| Job item |
Extract each line of the records below that contains the string "this". Matching is case-sensitive.

| Supplied records |

((

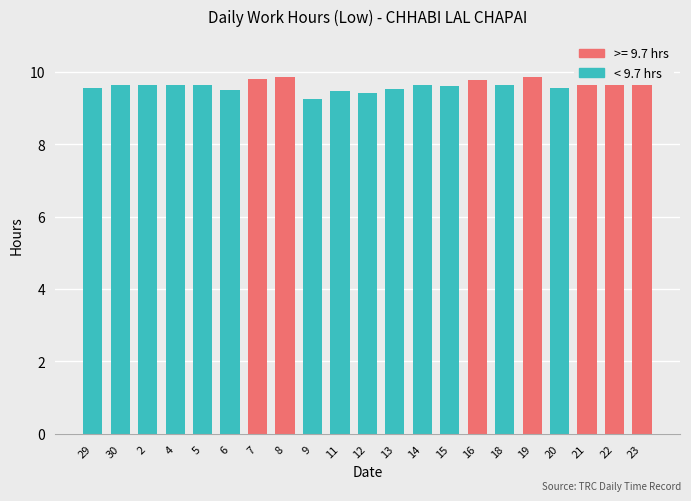

Count the number of data series in this chart.

1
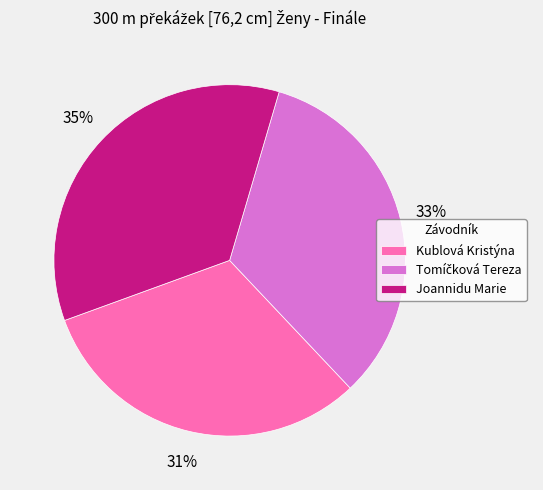

To the nearest percent, what percentage of the pie is Joannidu Marie?

35%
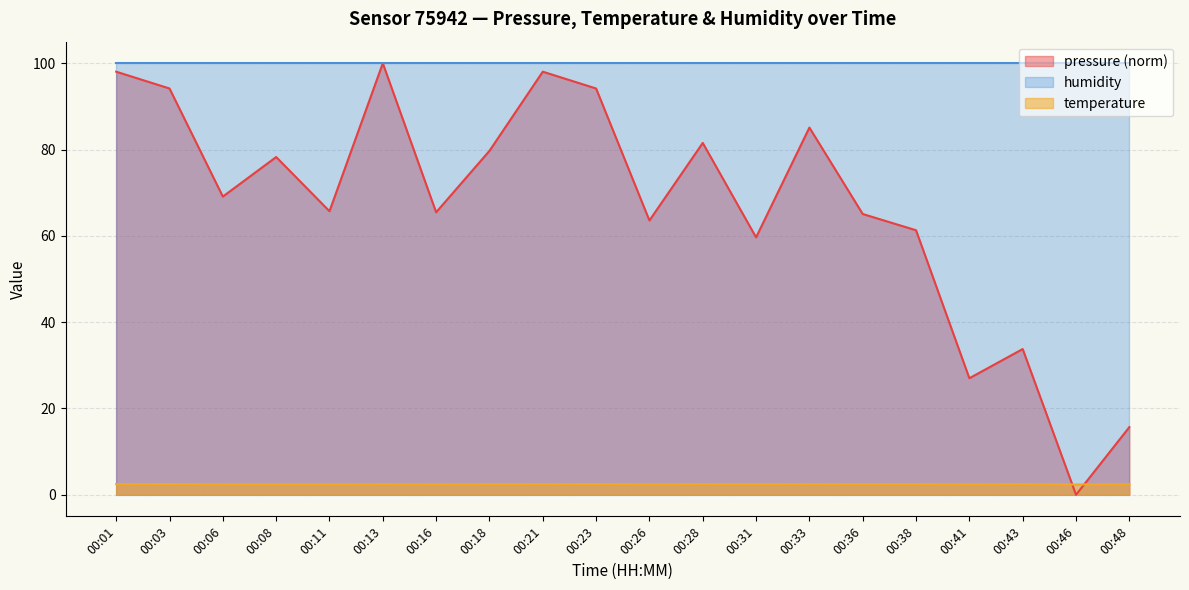

Is it true that pressure equals 61.3 at 00:38?

True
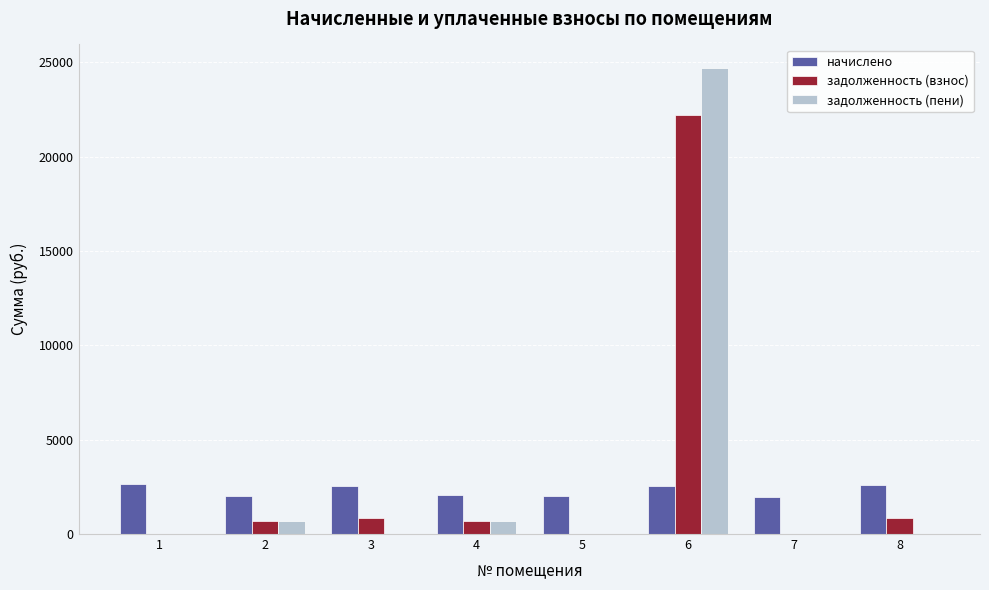

At which category is the sum across all series the highest?

6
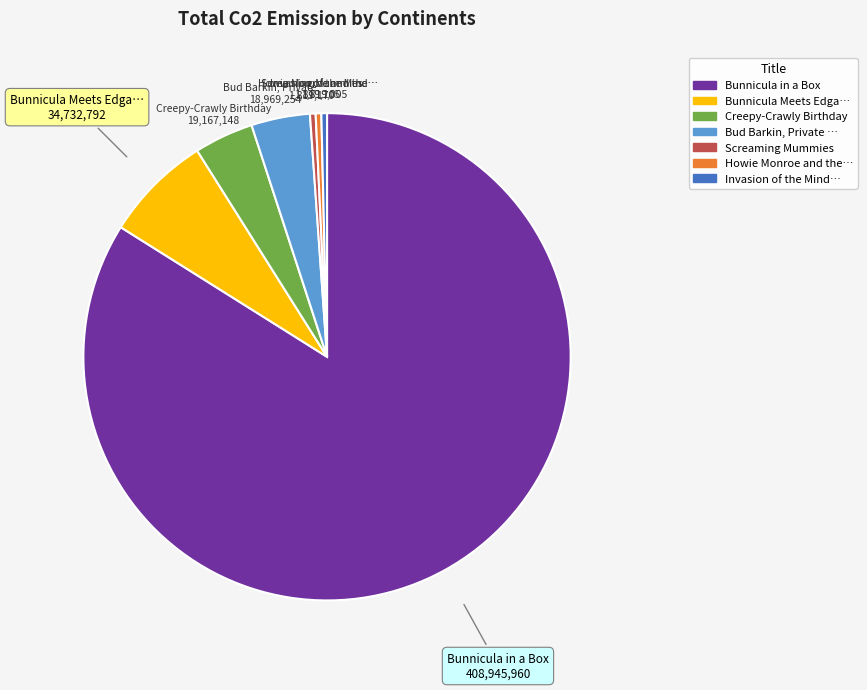

Is there a majority slice in this chart?

Yes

))

| Answer |
Count the number of data series in this chart.
Is there a majority slice in this chart?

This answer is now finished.